Almost always because there was little to compress. The dramatic reductions you see advertised come from shrinking large embedded images, so a file made mostly of those — scans, photo-heavy brochures — can shrink a lot. A text-based PDF is different: its text is stored as compact font and character data that is already small and already compressed, so there's simply not much fat to trim, and you might only save a few percent. Other reasons include a file that was already compressed (running it again yields almost nothing), images that are already at a low resolution so downsampling can't help, or a conservative quality setting that prioritizes preserving detail over shrinking. If a text-heavy PDF won't shrink, that's expected and usually a good sign — it means the file is already efficient. To get meaningful savings you generally need image content and a willingness to downsample it.
Match the DPI to how the document will be used. For files meant to be viewed on screen or emailed, around 96 to 150 DPI is plenty — text stays crisp and images look fine on a monitor while the file gets much smaller. For general-purpose documents that might occasionally be printed, 150 DPI is a sensible middle ground. For documents that must print at full quality — anything going to a professional printer or where fine image detail matters — keep images at 300 DPI, the standard for quality print. Going above 300 DPI rarely helps for normal documents and just inflates the file. The key idea is that DPI beyond what the output device can show is wasted data: a 600 DPI image emailed for on-screen reading carries four times the pixels a screen needs. So downsample to the lowest DPI that still looks right for the document's actual purpose, and you'll get the best size-to-quality balance.

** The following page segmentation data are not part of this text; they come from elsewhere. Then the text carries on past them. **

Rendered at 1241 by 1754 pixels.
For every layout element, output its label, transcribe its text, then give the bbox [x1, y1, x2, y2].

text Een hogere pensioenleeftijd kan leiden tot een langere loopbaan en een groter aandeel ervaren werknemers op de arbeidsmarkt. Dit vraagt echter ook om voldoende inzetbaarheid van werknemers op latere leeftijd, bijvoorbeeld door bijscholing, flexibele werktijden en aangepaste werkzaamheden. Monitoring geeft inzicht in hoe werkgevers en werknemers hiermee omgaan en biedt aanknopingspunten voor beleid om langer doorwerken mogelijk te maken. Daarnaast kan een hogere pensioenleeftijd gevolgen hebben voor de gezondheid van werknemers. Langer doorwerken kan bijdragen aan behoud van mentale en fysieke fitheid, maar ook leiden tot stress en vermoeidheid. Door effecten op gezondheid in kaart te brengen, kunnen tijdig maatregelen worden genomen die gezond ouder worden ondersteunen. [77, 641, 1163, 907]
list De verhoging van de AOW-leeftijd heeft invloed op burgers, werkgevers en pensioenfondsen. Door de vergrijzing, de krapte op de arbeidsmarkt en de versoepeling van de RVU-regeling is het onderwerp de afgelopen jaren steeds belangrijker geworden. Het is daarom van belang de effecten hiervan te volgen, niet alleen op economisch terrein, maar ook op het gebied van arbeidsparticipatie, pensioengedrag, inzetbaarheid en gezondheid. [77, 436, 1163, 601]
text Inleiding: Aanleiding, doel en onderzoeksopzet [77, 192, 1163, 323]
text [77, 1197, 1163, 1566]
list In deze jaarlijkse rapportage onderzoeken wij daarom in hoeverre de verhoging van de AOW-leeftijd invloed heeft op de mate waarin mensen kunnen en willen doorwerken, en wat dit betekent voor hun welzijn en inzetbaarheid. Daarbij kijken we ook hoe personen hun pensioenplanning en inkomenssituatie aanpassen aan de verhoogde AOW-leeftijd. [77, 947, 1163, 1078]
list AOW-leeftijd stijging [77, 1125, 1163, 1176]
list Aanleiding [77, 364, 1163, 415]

It depends on whether the tool uploads your file. PDFs you compress are often sensitive — contracts, financial statements, scanned IDs, reports — and many online compressors upload your document to their servers, shrink it there, and send it back, holding a copy for a retention period. The safer approach is a compressor that runs in your browser, so the file never leaves your device. imisspdf's Compress PDF tool processes locally: it downsamples images, re-encodes streams, and strips bloat inside your browser tab, with no upload, no account, and no watermark. For confidential documents, prefer in-browser or fully offline compression over any upload-based service. You can verify the claim yourself by opening your browser's Network tab and confirming that no file upload request is made while the compression runs — if nothing uploads, the file stayed on your machine.